This shop has been compensated by Collective Bias, Inc. and Mazola® Corn Oil. All opinions are mine alone. #MakeItMazola #simpleswap #CollectiveBiasThese Roasted Smoked Paprika and Lime Cauliflower Tacos are a lighter vegetarian twist on tacos. Ready in less than 30 minutes, these tacos are packed full of flavor and simple to prepare in the oven. I have started using Mazola® Corn Oil when roasting vegetables, such as for these Smoked Paprika and Lime Cauliflower Tacos. A clinical study showed Mazola Corn Oil reduces cholesterol 2x more than extra virgin olive oil. To learn more about this claim, see MAZOLA.com
I love tacos and am always looking for new flavor ideas to keep it interesting. I definitely cannot turn down a good taco! These Roasted Smoked Paprika and Lime Cauliflower Tacos are not only delicious but also quick and simple to make, perfect for busy nights. These tacos are also lighter by swapping out a few ingredients. I use Mazola Corn Oil instead of other oils like olive oil or vegetable oil, thin jicama sliced instead of tortillas, cauliflower instead of meat, and plain Greek yogurt instead of sour cream.
To make these tacos, I roast the cauliflower instead of frying to make them a lighter taco option.
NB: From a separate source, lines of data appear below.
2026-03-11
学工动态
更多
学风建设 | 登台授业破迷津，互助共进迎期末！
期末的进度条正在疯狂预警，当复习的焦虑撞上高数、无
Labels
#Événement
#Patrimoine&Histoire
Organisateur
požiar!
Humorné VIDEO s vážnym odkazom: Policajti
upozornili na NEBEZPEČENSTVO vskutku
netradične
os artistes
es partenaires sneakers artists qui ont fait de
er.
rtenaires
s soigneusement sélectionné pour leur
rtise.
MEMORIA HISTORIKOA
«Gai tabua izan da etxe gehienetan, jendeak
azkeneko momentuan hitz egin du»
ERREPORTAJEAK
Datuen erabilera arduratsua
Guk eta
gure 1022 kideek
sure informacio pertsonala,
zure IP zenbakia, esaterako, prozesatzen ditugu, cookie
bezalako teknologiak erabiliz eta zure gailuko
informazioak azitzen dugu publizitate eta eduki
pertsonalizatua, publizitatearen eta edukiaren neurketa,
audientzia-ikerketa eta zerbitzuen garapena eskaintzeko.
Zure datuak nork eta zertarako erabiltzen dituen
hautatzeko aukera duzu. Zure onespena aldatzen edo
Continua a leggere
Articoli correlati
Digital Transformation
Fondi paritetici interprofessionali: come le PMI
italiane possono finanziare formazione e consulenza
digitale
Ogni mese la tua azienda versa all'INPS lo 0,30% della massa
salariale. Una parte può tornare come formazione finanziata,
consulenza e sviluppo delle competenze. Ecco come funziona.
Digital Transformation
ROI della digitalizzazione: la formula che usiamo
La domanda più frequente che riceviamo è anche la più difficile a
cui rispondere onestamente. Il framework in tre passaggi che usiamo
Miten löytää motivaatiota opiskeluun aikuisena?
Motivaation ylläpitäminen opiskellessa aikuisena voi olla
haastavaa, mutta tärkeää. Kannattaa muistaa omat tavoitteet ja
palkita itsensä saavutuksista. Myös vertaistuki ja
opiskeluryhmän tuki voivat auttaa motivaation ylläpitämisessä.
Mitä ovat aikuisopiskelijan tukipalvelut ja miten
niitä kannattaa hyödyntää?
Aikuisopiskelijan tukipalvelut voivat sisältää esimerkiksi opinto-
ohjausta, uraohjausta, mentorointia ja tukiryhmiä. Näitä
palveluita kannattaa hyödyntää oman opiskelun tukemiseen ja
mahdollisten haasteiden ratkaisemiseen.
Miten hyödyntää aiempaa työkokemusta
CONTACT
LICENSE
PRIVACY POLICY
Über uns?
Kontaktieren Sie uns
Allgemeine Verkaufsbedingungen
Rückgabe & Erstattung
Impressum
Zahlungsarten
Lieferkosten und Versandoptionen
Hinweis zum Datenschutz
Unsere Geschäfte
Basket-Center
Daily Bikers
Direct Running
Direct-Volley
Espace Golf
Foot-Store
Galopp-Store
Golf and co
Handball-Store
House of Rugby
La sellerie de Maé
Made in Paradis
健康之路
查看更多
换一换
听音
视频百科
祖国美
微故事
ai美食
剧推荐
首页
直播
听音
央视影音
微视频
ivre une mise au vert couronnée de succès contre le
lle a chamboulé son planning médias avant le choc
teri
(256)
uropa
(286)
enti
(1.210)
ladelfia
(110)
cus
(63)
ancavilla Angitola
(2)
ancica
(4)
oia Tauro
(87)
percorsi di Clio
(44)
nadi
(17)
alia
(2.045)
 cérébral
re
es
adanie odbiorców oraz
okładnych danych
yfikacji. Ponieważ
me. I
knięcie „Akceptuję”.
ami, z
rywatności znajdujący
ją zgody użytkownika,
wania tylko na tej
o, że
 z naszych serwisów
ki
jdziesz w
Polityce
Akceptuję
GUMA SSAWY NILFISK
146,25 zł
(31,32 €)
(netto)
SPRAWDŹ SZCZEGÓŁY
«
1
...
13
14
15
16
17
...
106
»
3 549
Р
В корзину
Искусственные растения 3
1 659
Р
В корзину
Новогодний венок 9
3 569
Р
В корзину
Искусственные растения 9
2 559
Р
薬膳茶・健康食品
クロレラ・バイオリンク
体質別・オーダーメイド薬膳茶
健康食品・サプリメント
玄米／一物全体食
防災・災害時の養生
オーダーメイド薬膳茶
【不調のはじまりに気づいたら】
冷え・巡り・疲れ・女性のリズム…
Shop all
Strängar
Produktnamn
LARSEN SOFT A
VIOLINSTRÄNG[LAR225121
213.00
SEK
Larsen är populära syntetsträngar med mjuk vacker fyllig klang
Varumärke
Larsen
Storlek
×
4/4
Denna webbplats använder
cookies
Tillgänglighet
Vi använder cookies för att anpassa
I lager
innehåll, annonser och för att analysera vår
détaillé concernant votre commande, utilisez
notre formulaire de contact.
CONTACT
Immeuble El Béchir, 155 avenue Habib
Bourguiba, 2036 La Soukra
The Mazola Corn Oil is perfect for this as it is an all-purpose cooking oil that is a smart heart-healthy choice for your family. It can be used in a variety of ways such as baking, grilling, sautéing, stir frying, or mixing up a marinade or dressing. The oil has a neutral taste which means the natural flavor of your food will stand out.
First, toss the cauliflower florets with the Mazola Corn Oil, smoked paprika, cumin, garlic powder, salt, and lime juice. Toss to combine and roast at 450F for approximately 10-15 minutes. While the cauliflower is roasting, sauté the kale with a little Mazola Corn Oil, garlic, salt, and vegetable stock. When ready to serve, layer the sautéed kale and roasted cauliflower on tin jicama slices and top with your favorite toppings.
I prefer to use Mazola Corn Oil for this recipe because it has more cholesterol-blocking plant sterols than other cooking oils – four times more than olive oil and one and a half times more than canola oil. Clinical studies indicate that when consumed as part of a diet low in saturated fat and cholesterol, plant sterols can help reduce the absorption of cholesterol in the gut. It is also perfect for roasting because it has a smoke point higher than most cooking oils at 450°F and performs well in a variety of cooking applications, including stir-frying, sautéing, grilling and even baking. Many home cooks may not realize that all cooking oils have a smoke point that, once exceeded, not only negatively affect the food’s flavor but also the nutritional value.
These Smoked Paprika and Lime Cauliflower Tacos have made their way into our regular rotation of meals. I love all the variations we can make with different toppings including the lighter swaps!
Smoked Paprika and Lime Cauliflower Tacos
- 2 pounds cauliflower
- 1/4 cup Mazola Corn Oil
- 2 Tablespoons smoked paprika
- 2 limes
- 1/2 teaspoon chili powder
- 1/2 teaspoon ground cumin
- 1/2 teaspoon garlic powder
- 1/2 teaspoon salt
- plain Greek yogurt for topping
- salsas for topping
- avocado for topping
- lime wedges for topping
- 1 large jicama (or taco shells of choice)
- 6 cups kale chopped (2 small bunches) (or spinach)
- 2 Tablespoons Mazola Corn Oil
- 4 cloves garlic minced
- 1/2 cup vegetable stock
- 1/2 teaspoon salt
- Preheat oven to 450F.
- Chop the cauliflower into florets. Toss with the Mazola Corn Oil, smoked paprika, chili powder, cumin, garlic powder, salt, and lime juice.
- Spread the cauliflower out on a silicone lined baking sheet. Roast in the oven at 450F for approximately 10-15 minutes until tender. Toss once during cooking.
- While the cauliflower is roasting, heat 2 Tablespoons Mazola Corn Oil in a large skillet over medium heat. Add the chopped kale, garlic, vegetable stock, and salt. Cook until the kale is tender to preference, approximately 5 minutes.
- Prepare the tacos by slicing the jicama into very thin slices. This is best done with a mandolin. Serve the tacos by layering the kale, cauliflower, and toppings on each jicama slice. Use your favorite toppings such as plain Greek yogurt in place of sour cream, salsas, avocado, lime, and cilantro.